TASK TO CARRY OUT: Copy every line in the records below that contains the word "CIRCLE".

GIVEN ENTRIES:
####################
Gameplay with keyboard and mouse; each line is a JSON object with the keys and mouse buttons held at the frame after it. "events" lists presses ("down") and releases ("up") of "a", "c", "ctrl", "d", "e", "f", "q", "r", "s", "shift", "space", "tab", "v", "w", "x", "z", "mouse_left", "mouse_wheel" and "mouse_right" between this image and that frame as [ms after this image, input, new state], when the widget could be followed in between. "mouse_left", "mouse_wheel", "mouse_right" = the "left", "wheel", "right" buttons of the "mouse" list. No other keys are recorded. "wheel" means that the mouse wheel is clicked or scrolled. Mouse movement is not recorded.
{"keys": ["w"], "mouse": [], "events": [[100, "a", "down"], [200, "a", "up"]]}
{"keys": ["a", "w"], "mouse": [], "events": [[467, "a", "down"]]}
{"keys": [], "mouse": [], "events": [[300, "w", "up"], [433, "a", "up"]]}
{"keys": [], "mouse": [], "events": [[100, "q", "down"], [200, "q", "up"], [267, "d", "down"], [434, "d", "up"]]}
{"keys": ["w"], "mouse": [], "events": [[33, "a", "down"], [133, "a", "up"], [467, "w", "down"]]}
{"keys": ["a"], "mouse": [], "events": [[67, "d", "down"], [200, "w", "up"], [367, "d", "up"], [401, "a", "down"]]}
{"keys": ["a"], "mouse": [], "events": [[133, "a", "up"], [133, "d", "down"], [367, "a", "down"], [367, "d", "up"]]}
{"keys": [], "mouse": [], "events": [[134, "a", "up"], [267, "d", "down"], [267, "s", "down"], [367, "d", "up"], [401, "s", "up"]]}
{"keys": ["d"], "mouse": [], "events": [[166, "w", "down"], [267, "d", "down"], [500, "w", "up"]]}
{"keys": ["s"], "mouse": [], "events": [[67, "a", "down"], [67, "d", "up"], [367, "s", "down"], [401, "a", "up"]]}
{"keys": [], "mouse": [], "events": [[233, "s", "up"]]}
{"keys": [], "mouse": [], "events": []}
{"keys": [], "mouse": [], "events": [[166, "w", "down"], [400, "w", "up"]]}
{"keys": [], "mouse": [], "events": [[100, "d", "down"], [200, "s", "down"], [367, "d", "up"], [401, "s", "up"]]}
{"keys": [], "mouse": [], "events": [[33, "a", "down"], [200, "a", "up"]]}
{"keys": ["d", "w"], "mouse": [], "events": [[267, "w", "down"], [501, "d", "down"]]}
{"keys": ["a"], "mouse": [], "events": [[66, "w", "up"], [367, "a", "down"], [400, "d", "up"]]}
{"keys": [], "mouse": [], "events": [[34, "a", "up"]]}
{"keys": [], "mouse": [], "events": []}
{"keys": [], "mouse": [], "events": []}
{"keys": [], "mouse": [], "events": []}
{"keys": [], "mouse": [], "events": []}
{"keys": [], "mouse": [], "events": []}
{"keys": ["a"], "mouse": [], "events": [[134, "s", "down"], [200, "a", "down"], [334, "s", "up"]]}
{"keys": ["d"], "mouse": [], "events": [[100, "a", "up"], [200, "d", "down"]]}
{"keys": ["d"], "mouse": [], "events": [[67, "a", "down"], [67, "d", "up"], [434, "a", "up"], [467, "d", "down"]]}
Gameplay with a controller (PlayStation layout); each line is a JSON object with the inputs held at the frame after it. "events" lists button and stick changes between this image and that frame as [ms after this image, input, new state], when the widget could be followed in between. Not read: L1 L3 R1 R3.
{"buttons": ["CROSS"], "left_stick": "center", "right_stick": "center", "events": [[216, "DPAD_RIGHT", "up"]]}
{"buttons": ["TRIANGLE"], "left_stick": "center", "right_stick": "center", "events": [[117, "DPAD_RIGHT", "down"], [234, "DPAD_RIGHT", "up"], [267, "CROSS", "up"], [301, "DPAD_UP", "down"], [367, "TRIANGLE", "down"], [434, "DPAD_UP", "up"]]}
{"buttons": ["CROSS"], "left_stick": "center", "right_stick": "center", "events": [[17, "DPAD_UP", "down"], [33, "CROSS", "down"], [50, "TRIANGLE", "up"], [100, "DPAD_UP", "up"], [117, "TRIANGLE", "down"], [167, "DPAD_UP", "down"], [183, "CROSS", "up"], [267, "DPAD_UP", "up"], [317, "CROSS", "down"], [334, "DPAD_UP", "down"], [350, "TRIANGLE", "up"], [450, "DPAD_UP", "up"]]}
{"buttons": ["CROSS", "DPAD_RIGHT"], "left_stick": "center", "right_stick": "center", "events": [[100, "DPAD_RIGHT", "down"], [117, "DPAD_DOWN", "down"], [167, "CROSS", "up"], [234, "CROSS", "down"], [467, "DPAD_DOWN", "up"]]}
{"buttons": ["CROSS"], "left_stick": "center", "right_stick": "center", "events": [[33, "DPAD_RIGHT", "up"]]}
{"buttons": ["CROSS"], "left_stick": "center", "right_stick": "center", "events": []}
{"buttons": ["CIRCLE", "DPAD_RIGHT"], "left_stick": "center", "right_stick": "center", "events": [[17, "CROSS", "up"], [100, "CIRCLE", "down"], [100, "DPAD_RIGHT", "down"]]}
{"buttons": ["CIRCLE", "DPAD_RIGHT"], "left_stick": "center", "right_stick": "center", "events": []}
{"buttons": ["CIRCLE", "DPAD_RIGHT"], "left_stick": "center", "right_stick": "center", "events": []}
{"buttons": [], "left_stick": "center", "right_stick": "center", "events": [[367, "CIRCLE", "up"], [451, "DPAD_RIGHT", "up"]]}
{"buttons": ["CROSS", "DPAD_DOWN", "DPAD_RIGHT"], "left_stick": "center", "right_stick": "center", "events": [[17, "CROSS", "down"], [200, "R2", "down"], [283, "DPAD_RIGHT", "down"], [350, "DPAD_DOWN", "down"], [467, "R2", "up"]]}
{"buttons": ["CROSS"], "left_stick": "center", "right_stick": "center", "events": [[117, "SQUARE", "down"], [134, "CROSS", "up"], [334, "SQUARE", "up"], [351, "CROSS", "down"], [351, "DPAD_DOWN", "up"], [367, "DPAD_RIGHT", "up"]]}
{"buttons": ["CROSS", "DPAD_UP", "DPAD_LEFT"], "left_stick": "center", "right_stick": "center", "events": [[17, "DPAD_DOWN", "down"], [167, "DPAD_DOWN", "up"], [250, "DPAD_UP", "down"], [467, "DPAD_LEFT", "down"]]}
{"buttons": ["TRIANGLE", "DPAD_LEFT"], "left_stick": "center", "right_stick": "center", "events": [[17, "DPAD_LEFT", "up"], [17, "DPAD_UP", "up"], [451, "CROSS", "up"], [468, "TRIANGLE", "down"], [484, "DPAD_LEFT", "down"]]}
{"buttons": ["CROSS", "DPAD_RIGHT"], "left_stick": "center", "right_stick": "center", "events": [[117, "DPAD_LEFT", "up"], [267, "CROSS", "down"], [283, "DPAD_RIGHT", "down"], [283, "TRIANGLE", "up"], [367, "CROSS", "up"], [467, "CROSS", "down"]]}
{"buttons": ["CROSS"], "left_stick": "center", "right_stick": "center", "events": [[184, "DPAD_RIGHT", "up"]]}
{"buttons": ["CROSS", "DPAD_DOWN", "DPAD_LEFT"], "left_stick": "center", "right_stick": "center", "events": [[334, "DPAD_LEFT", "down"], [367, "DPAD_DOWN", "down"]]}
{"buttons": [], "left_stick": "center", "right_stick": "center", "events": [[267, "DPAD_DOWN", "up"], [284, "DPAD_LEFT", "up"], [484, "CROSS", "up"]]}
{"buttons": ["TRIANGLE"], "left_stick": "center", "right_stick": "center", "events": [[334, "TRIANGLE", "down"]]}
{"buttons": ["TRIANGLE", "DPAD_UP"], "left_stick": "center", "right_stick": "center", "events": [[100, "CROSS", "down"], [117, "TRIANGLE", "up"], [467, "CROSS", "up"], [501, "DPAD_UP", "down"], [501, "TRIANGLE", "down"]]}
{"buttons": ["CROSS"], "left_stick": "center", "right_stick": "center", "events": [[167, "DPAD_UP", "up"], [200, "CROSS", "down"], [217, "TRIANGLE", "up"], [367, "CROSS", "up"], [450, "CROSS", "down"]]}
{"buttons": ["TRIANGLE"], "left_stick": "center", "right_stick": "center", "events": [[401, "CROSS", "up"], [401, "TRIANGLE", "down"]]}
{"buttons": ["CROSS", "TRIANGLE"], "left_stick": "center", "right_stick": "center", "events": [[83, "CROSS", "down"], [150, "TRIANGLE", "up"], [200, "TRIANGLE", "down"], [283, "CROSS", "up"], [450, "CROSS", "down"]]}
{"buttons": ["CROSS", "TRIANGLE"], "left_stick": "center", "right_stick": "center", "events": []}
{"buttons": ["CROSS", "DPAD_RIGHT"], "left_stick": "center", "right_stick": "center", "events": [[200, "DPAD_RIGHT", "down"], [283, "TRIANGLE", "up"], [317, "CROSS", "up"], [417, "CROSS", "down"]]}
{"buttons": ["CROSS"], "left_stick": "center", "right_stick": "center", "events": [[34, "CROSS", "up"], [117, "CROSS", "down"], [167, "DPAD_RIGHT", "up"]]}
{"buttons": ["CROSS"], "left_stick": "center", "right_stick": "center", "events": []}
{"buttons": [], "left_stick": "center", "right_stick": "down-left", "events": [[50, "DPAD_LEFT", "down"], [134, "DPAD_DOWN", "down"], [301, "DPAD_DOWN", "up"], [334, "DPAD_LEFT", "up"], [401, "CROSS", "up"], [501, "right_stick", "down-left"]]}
####################
RESPONSE AREA:
{"buttons": ["CIRCLE", "DPAD_RIGHT"], "left_stick": "center", "right_stick": "center", "events": [[17, "CROSS", "up"], [100, "CIRCLE", "down"], [100, "DPAD_RIGHT", "down"]]}
{"buttons": ["CIRCLE", "DPAD_RIGHT"], "left_stick": "center", "right_stick": "center", "events": []}
{"buttons": ["CIRCLE", "DPAD_RIGHT"], "left_stick": "center", "right_stick": "center", "events": []}
{"buttons": [], "left_stick": "center", "right_stick": "center", "events": [[367, "CIRCLE", "up"], [451, "DPAD_RIGHT", "up"]]}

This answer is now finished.